US-Präsident Barack Obama hat inzwischen entschieden, dass die Fotos vom Leichnam des getöteten Al-Kaida-Chefs unter Verschluss bleiben. Eine Veröffentlichung der Bilder könnte die nationale Sicherheit der USA gefährden, erklärte Obama im US-Sender CBS. "Es ist uns sehr wichtig, dass sehr eindringliche Fotos von jemandem, der in den Kopf geschossen wurde, nicht als Propaganda-Werkzeug im Umlauf sind." Man werde die Aufnahmen nicht wie "Trophäen" behandeln.

Zeitungen mit bin Laden als Aufmacher (Foto:DAPD)

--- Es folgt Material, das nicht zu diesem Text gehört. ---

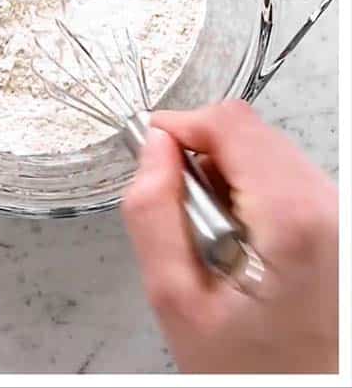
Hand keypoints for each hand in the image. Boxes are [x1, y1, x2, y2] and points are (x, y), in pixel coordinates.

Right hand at [123, 100, 337, 372]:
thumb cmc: (249, 370)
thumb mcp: (174, 298)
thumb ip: (153, 213)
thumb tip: (152, 148)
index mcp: (292, 219)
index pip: (230, 121)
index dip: (180, 129)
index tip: (152, 160)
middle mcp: (332, 208)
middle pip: (250, 136)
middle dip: (203, 164)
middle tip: (183, 223)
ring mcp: (342, 219)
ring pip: (269, 157)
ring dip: (229, 185)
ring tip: (217, 246)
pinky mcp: (342, 230)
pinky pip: (289, 184)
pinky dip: (255, 202)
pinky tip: (245, 252)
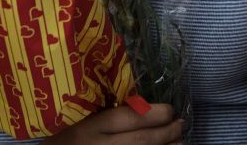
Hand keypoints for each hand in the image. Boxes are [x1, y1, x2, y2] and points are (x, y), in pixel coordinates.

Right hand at [44, 103, 182, 144]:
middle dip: (167, 132)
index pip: (128, 118)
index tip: (169, 109)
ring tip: (179, 141)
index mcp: (90, 128)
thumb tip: (142, 105)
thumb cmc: (66, 138)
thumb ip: (105, 114)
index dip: (155, 113)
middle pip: (142, 140)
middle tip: (180, 124)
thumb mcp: (82, 120)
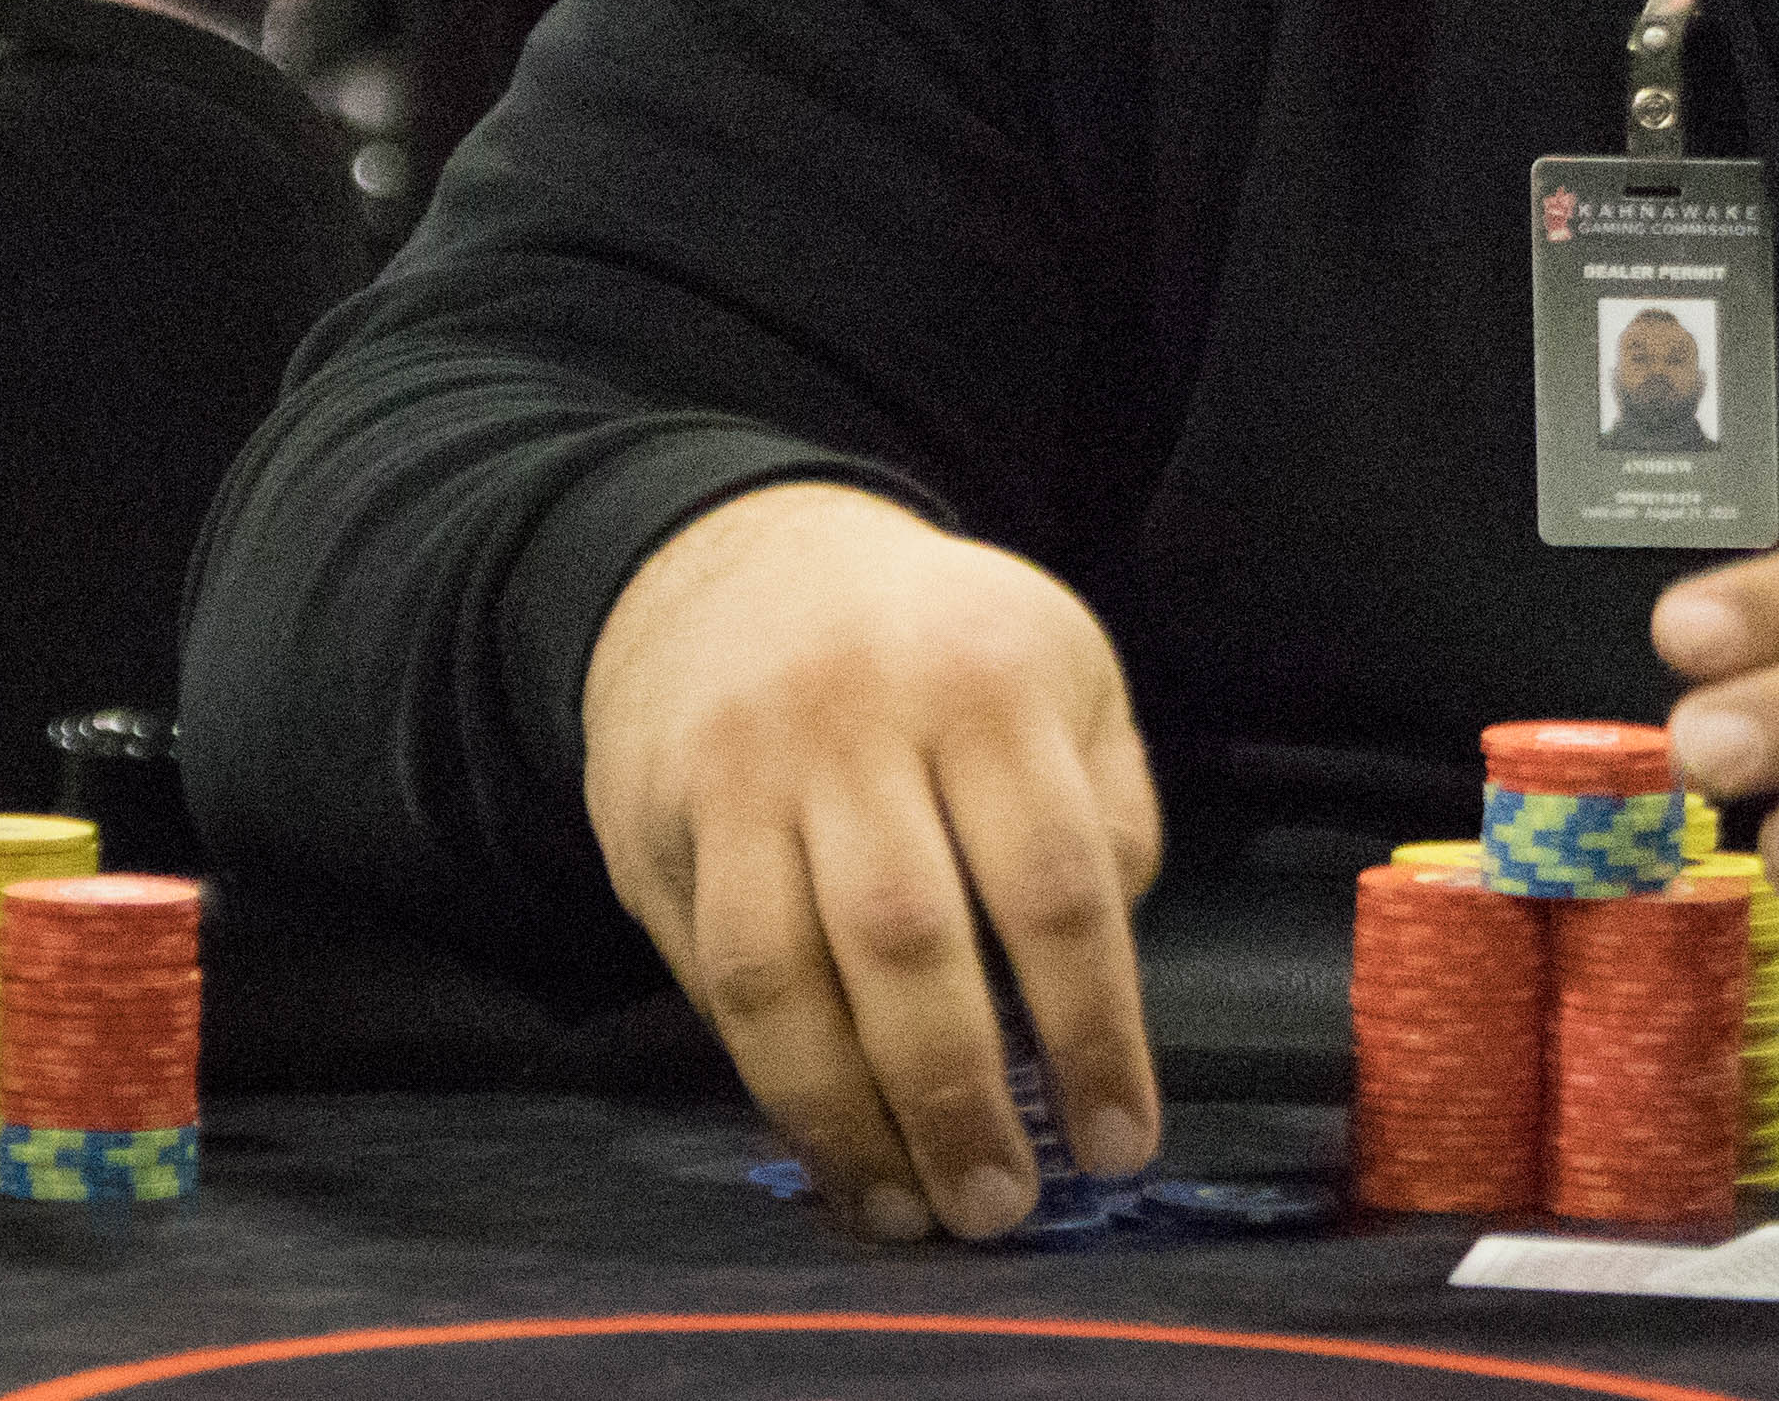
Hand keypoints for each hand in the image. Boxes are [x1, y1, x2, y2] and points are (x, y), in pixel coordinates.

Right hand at [579, 482, 1163, 1241]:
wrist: (743, 568)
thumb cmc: (942, 652)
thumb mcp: (1064, 680)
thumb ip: (1106, 818)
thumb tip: (1096, 997)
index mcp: (989, 679)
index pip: (1052, 882)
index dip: (1092, 1029)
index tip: (1121, 1143)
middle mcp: (855, 718)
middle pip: (907, 939)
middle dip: (958, 1098)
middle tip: (1001, 1208)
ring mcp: (741, 770)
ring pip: (783, 974)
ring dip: (848, 1119)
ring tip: (905, 1210)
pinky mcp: (657, 820)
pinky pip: (713, 976)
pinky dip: (771, 1078)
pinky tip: (828, 1143)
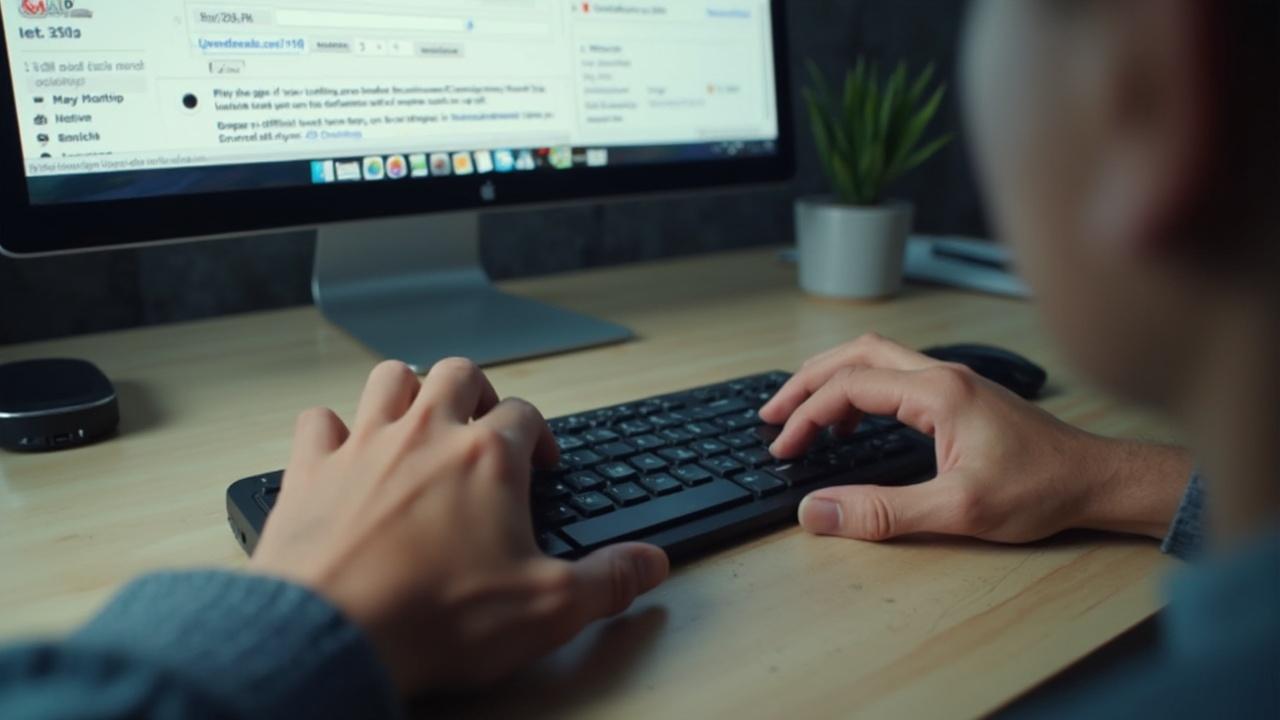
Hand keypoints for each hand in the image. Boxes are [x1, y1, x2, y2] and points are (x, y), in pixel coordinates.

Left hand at [248, 359, 668, 693]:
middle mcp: (426, 435)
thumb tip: (651, 563)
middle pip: (458, 373)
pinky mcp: (311, 470)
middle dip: (478, 391)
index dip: (540, 435)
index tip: (543, 464)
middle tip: (485, 425)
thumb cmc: (436, 618)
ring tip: (422, 419)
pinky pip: (319, 419)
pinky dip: (334, 427)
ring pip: (390, 377)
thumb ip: (608, 581)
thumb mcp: (548, 608)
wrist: (333, 635)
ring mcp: (364, 446)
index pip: (526, 414)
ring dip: (409, 389)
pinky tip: (343, 450)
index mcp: (489, 458)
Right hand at [759, 334, 1189, 542]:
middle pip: (854, 354)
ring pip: (875, 357)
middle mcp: (943, 374)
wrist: (1099, 480)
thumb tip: (817, 511)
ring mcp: (954, 380)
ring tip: (802, 413)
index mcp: (937, 392)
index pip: (848, 387)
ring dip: (833, 378)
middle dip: (806, 380)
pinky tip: (857, 420)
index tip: (782, 447)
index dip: (805, 416)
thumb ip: (882, 511)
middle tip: (772, 413)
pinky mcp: (962, 394)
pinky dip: (861, 388)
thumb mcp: (957, 511)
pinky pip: (895, 374)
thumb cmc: (1043, 489)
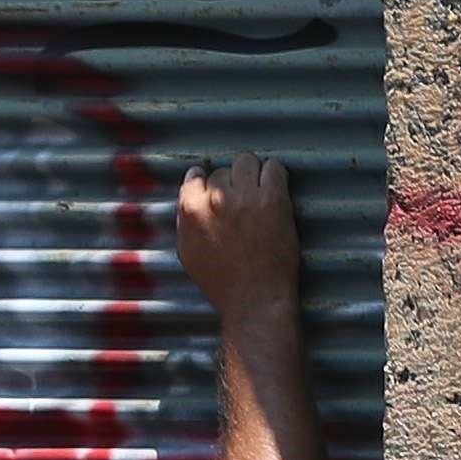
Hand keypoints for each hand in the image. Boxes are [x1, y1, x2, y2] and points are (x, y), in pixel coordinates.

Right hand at [174, 155, 299, 322]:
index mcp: (190, 211)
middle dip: (231, 182)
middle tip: (241, 199)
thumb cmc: (221, 282)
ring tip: (258, 190)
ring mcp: (245, 197)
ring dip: (253, 173)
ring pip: (247, 161)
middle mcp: (216, 199)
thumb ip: (185, 222)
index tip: (215, 190)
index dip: (206, 183)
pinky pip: (274, 167)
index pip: (194, 177)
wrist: (253, 298)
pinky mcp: (272, 199)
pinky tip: (274, 189)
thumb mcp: (188, 253)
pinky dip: (275, 175)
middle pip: (222, 170)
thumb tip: (189, 200)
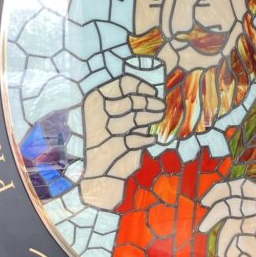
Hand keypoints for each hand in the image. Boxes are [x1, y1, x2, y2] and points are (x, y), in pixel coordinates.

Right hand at [80, 75, 164, 209]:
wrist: (98, 172)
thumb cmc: (107, 140)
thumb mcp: (112, 117)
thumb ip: (127, 105)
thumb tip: (152, 95)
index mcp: (94, 99)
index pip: (122, 83)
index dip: (141, 86)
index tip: (154, 92)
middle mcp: (97, 112)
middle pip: (132, 100)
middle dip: (150, 102)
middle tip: (161, 106)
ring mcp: (105, 129)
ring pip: (136, 118)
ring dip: (153, 116)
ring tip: (160, 116)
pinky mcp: (114, 146)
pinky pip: (137, 139)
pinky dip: (147, 139)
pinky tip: (153, 139)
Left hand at [198, 179, 255, 256]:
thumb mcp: (253, 224)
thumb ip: (236, 213)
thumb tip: (206, 202)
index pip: (243, 185)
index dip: (221, 190)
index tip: (205, 201)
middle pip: (232, 205)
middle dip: (213, 217)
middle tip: (201, 228)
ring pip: (233, 226)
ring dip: (223, 242)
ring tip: (222, 255)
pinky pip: (238, 244)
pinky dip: (233, 254)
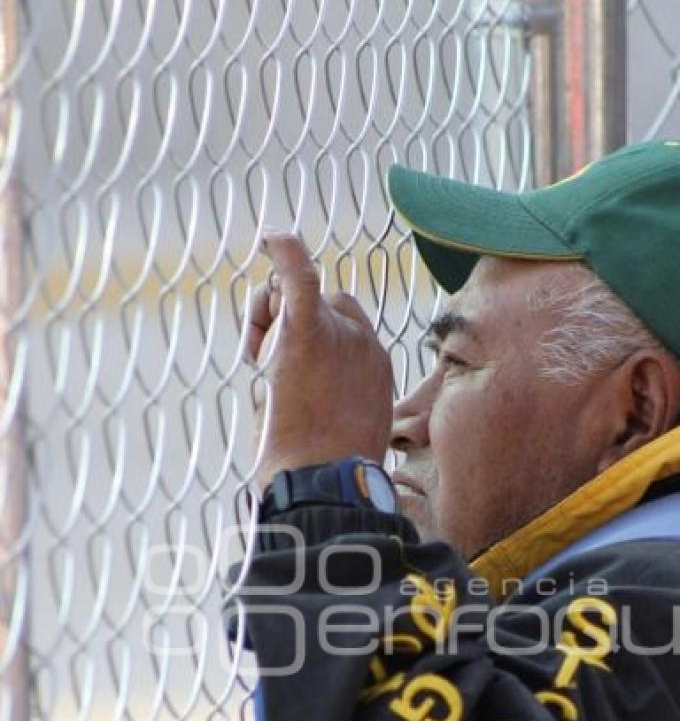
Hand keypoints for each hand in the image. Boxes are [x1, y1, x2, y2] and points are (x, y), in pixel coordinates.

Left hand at [247, 233, 393, 485]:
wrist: (323, 483)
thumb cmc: (325, 471)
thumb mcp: (342, 435)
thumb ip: (333, 402)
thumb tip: (312, 400)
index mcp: (374, 365)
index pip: (343, 322)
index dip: (311, 336)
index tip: (284, 373)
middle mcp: (363, 343)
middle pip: (319, 304)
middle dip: (286, 324)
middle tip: (267, 372)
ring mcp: (338, 335)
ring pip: (294, 297)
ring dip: (267, 323)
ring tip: (264, 374)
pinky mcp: (307, 334)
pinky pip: (298, 276)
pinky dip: (285, 252)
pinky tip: (272, 237)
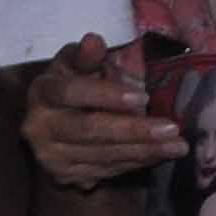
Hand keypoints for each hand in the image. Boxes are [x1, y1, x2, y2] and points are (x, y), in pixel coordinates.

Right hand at [25, 33, 185, 195]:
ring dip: (143, 151)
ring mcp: (48, 155)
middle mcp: (38, 127)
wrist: (54, 123)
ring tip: (177, 145)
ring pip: (100, 155)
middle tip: (172, 128)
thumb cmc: (75, 84)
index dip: (107, 95)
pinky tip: (159, 155)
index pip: (72, 93)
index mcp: (43, 92)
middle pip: (88, 130)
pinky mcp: (62, 175)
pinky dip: (135, 163)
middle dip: (133, 130)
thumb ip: (87, 56)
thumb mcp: (78, 65)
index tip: (143, 97)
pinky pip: (104, 171)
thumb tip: (94, 40)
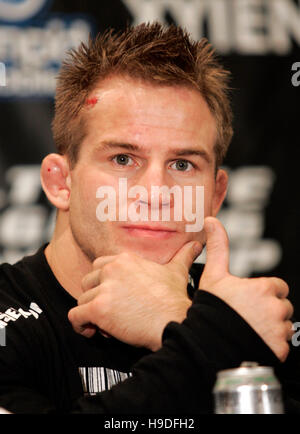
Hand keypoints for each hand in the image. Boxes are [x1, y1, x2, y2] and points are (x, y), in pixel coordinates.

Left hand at [68, 241, 201, 350]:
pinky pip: (75, 316)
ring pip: (82, 300)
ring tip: (107, 324)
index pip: (99, 267)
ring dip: (90, 313)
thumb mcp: (177, 272)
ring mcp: (104, 289)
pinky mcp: (98, 309)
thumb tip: (196, 245)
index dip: (104, 283)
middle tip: (110, 311)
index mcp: (125, 259)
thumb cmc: (175, 300)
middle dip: (95, 297)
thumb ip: (183, 255)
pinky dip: (79, 325)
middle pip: (87, 282)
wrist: (174, 322)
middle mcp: (112, 269)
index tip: (113, 296)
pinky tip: (92, 330)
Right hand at [199, 216, 293, 361]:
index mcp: (263, 288)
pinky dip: (271, 345)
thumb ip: (218, 247)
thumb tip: (211, 221)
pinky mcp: (279, 349)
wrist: (208, 345)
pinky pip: (282, 345)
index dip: (264, 293)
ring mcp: (279, 330)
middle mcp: (275, 308)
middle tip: (247, 316)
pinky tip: (252, 342)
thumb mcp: (213, 276)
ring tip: (249, 330)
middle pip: (282, 307)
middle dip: (269, 310)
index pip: (277, 287)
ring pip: (284, 326)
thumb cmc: (210, 310)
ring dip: (272, 328)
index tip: (249, 300)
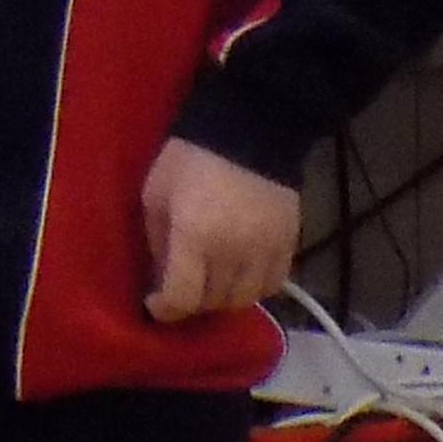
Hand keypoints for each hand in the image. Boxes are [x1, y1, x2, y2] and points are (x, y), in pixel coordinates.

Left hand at [141, 135, 302, 321]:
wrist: (248, 132)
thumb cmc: (189, 158)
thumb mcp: (155, 192)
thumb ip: (156, 238)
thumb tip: (159, 275)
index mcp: (195, 237)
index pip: (183, 297)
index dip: (165, 309)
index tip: (153, 304)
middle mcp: (233, 253)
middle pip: (213, 302)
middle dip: (190, 303)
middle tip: (177, 291)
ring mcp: (266, 253)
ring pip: (244, 300)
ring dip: (221, 299)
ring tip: (206, 285)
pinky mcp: (289, 247)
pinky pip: (271, 286)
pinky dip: (252, 290)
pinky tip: (237, 277)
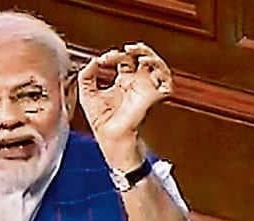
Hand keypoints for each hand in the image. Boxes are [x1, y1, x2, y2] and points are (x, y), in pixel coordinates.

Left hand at [78, 42, 171, 168]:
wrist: (109, 138)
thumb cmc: (102, 122)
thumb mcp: (87, 94)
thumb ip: (86, 76)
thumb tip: (92, 61)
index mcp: (123, 81)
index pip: (124, 59)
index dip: (114, 54)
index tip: (102, 60)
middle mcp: (136, 84)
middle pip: (144, 57)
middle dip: (137, 49)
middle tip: (126, 49)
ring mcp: (146, 90)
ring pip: (158, 65)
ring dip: (151, 55)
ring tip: (139, 55)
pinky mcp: (152, 98)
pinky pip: (167, 83)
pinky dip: (162, 73)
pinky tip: (149, 69)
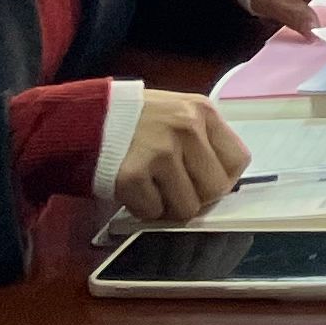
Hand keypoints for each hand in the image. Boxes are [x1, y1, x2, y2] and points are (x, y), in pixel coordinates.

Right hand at [114, 91, 250, 225]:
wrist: (87, 118)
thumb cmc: (139, 120)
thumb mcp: (179, 113)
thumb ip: (204, 140)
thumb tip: (225, 181)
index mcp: (202, 112)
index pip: (238, 160)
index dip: (224, 178)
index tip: (206, 181)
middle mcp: (186, 130)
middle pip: (216, 189)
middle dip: (198, 197)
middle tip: (178, 190)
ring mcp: (160, 154)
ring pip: (187, 207)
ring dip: (170, 206)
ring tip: (155, 189)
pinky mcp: (132, 177)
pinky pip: (153, 213)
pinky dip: (145, 209)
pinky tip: (135, 190)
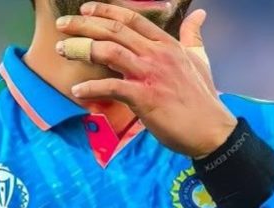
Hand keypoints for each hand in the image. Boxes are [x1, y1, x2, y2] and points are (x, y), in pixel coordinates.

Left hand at [56, 2, 237, 158]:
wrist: (211, 129)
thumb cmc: (202, 99)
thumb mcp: (199, 60)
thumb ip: (193, 36)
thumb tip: (199, 15)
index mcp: (167, 44)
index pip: (131, 19)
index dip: (105, 11)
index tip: (85, 10)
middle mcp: (157, 54)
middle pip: (114, 30)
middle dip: (84, 24)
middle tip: (62, 25)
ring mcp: (150, 75)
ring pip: (109, 51)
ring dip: (81, 49)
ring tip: (62, 51)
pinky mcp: (144, 98)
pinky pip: (111, 87)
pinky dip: (91, 88)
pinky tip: (76, 91)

Das Weiße Haus will kein Foto von bin Ladens Leichnam veröffentlichen

Befürworter einer Veröffentlichung entsprechender Fotos, wie CIA-Chef Panetta, hatten zuvor argumentiert, ein solcher Schritt sei nötig, um Zweifel auszuräumen, dass bin Laden tatsächlich tot sei. Entsprechend äußerten am Dienstag die Taliban Zweifel am Tod. Die Nachricht vom Tod des Terroristenchefs "kommt bisher nur von einer Seite", sagte Taliban-Sprecher Sabiullah Mudschahid. Die Islamisten würden die Berichte erst dann glauben, wenn sie einen Beweis gesehen hätten oder eine Bestätigung aus eigenen Quellen erhielten.

Obama verfolgte Einsatz live

Obama und Sicherheitsteam im Situation Room des Weißen Hauses

Im "Situation Room" des Weißen Hauses verfolgten Obama und sein Sicherheitsteam den Einsatz live

Peu à peu werden immer mehr Details der US-Kommando-Aktion mit dem Decknamen "Geronimo" bekannt. US-Präsident Barack Obama verfolgte sie per Satellitenübertragung live im "Situation Room" des Weißen Hauses. Obama will am Donnerstag Ground Zero in New York besuchen. Dort, wo am 11. September 2001 Al-Kaida-Terroristen zwei Flugzeuge in die Zwillingstürme des World Trade Center steuerten, will er sich mit Angehörigen der Opfer treffen.

Die USA suchen nun nach neuen Informationen über die Pläne von bin Ladens Terrornetzwerk Al Kaida. Beim Sturm auf sein Anwesen stellten Soldaten einen Computer und mehrere Festplatten sicher, die momentan ausgewertet würden. Damit sei den USA ein wahrer Schatz an Informationen in die Hände gefallen, schrieb das US-Onlinemedium "Politico".